But keep in mind it has to detect the test pretty early. Because non-test-mode emissions are 40x, it has to detect it well before 1/40th of the test is over or it will dominate the average.
The engineer/engineers who pulled this off were pretty slick. I don't condone the cheat, but I am still trying to figure out how they turned on specific emmissions devises, or fooled with pulse cycles, etc.
I have a weird feeling it wasn't fool proof, and they're a bunch of VW owners who failed smog? They brought the auto back, or to a different shop and the code somehow turned on the right components, leaned out injectors, etc? The problem is the customer had to pay for this slick trick.
These smog tests are not cheap in my neck of the woods. Every two years, I end up paying close to $100. They always try to nail me with the "leaky" fuel cap. I just keep a new one in the back storage area, and bring it out at the right time. I'm an ex-mechanic so my vechicle always pass the emmission test, but boy, I have had problems with the visual test.
While I'm here, some of us drive older cars, for a long time. Smog shops in California are required to have one copy of an Emissions Publication. Most use use Motor Publications. That manual is filled with errors. It's is the cheapest emmission manual on the market.
If you happen to fail a visual smog test, go to a smog shop that has access to Mitchell Emission Smog manuals(OnDemand5).
I have yet to find an error in Mitchell manuals.

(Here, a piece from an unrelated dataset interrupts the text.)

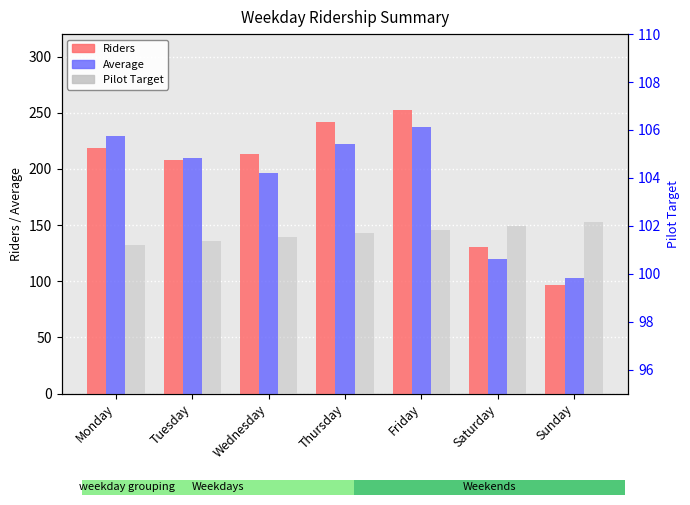

Reading left to right, list all the values displayed in this chart.

Riders: Monday=218.4	Tuesday=207.9	Wednesday=213.4	Thursday=242.1	Friday=252.7	Saturday=130.8	Sunday=96.2
Average: Monday=229.6	Tuesday=209.6	Wednesday=196.0	Thursday=222.2	Friday=237.1	Saturday=119.6	Sunday=103.0
Pilot Target: Monday=101.2	Tuesday=101.4	Wednesday=101.5	Thursday=101.7	Friday=101.8	Saturday=102.0	Sunday=102.2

(The only reason so many smog shops only buy the Motor publications is because they are cheap. Any Smog technician will tell you they have found multiple errors in Motor Emission Publications. Vechicle owners don't have a clue to this problem, and are just sent home with a failed Smog test, or end up spending a day taking to CARB--just praying they will get an exemption. All of this is due to errors in Motor Emission Publications.)